Emerging machine learning approaches integrated in this analysis highlight the future direction for precision screening, tailoring interventions to individuals’ risk profiles and tumor characteristics. Incorporating these findings into clinical guidelines could optimize screening benefits and reduce harms related to overdiagnosis and unnecessary interventions.

Conclusion

Lung cancer screening significantly reduces mortality but shows marked heterogeneity across individual risk factors and tumor histology.

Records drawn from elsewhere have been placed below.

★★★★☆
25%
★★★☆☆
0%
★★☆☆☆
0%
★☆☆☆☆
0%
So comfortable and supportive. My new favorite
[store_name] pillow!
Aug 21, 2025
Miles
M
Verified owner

Histological subtype emerges as the principal determinant of screening effectiveness, influencing observed differences by smoking intensity, smoking status, and sex.

Relaxing rigid smoking-related screening criteria could enhance population benefit by including individuals more likely to develop cancers with favorable screening profiles. These findings advocate for an evolution toward more personalized lung cancer screening strategies that integrate tumor biology and patient factors.

Future research should validate these results in diverse populations and explore biomarkers for predicting histological subtypes to guide individualized screening and early therapeutic strategies.

References

Welz M, van der Aalst CM, Alfons A, Naghi AA, Heuvelmans MA, Groen HJM, de Jong PA, Aerts J, Oudkerk M, de Koning HJ, Ten Haaf K; NELSON trial consortium. A comparative analysis of heterogeneity in lung cancer screening effectiveness in two randomised controlled trials. Nat Commun. 2025 Aug 28;16(1):8060. doi: 10.1038/s41467-025-63471-6. PMID: 40877276; PMCID: PMC12394595.